Shock Treatment can cure Mental Illness

A few years back, shock treatment was considered very unwanted and painful procedure of treatment for any patient on whom it was to be used. A girl naming Anamika, who was recommended shock therapy so that she could battle her schizophrenia disease, was only a 20-year-old girl back then. She got scared with the mere thought of it and pictured a bald man whose head is caught between the pincers of a medieval contraption, shouting and moaning in agony with his eyes rolled back.

She was scared while making the decision, but her family and doctor supported her throughout the fight. After 6 years, when she tells the cure she got, people get confused and with wide opened eyes, their response is “They still do it?” Anamika, then, clears their confusion with the reply that it’s not like it is portrayed in the movies. She suffered a lot with the disease and hr condition went down to the level where medical drugs tortured her more than they cure her.

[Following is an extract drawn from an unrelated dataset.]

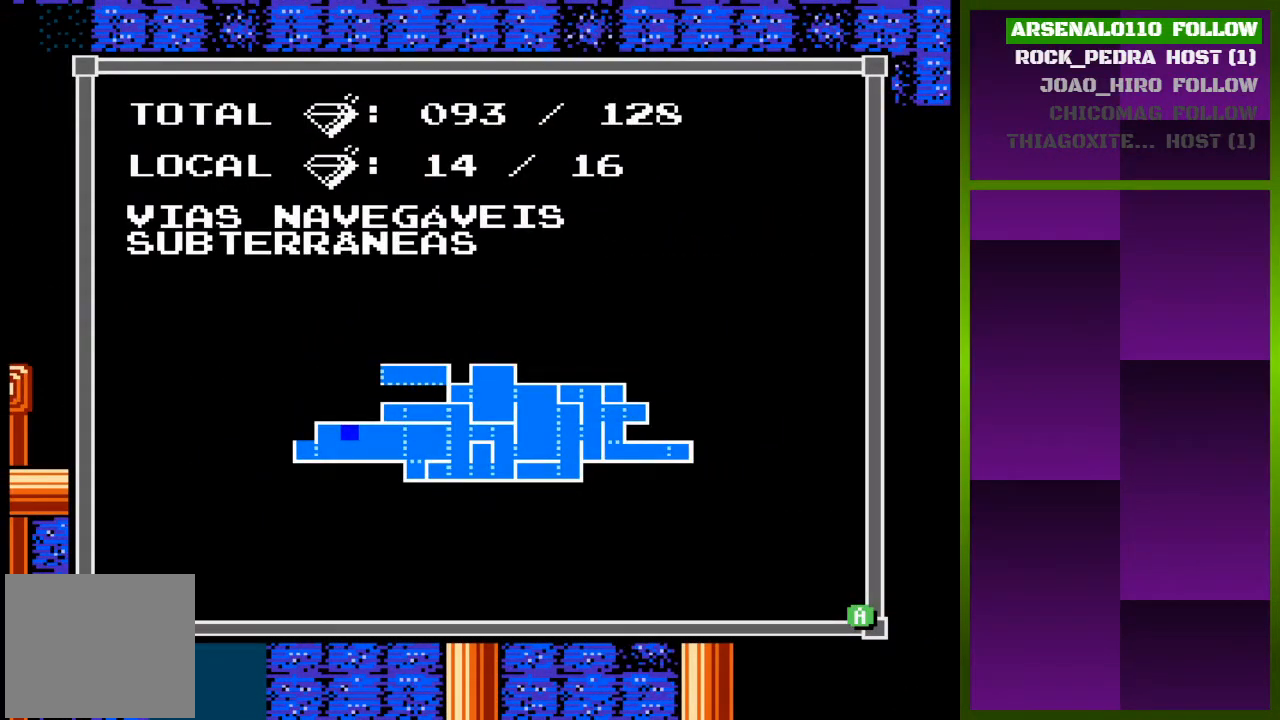
{"buttons": [], "events": []}
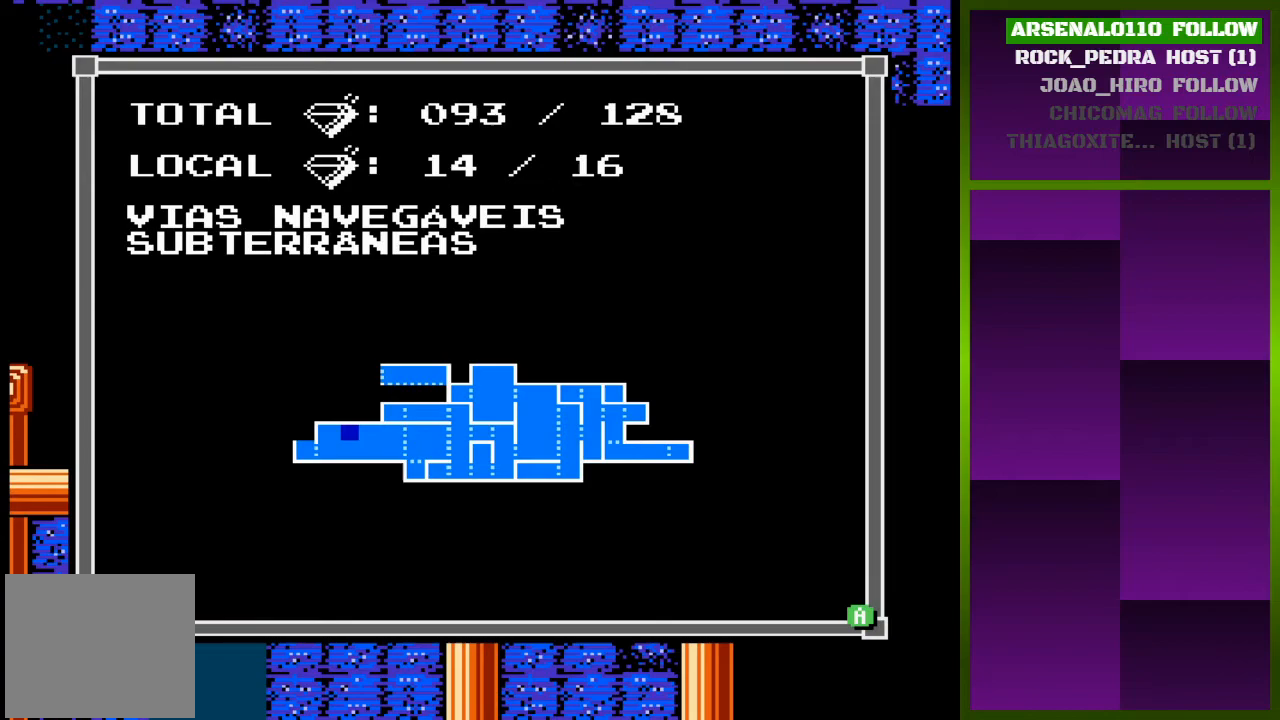
{"buttons": [], "events": [[167, "TRIANGLE", "down"], [300, "TRIANGLE", "up"]]}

Electroconvulsive Therapy (ECT) is the medical term which is not frequently used. Doctors say that nowadays, slowly but steadily, this treatment is getting patients’ nod as doctors are using anesthetic and tranquilizing drugs so that the pain, fear and risk of violent muscle spasms could be minimized. “Previously, the procedure was used without anesthesia,” says Dr. R Thara, director of Schizophrenia Research Foundation. Though effective, she said, the procedure often led to injuries and fractures. “It also created a lot of fear in patients as they were aware of the seizure or fit,” she says.

Dr. B.N. Gangadhar, director of the National Institute of Mental Health and Neurosciences (NIMHANS), Bangalore, is one of the leading advocates of ECT in the country. In the early 50s, when the medicines for mental illness were launched, the popularity of shock therapy dipped but medicines were found out to not cure all the maladies of mind. Dr. Gangadhar admitted that although ECT was `barbaric’ in the past without anesthesia and doctors overused it because of lack of alternative; the procedure has definitely evolved over the years. “The quantum of electricity used is just one-third of what was used in the past. Technology has also ensured that all the vitals are closely monitored,” he says. “And we always take the patients’ or their families consent. We do not drag them into a room like it is portrayed in movies,” he adds.

The use of ECT is argued as the results are not the same in all the cases. But what is sure is that ECT is seen to work very quickly with issues like depression and memory loss. Besides, India still lacks the infrastructure to support the modern form of the therapy.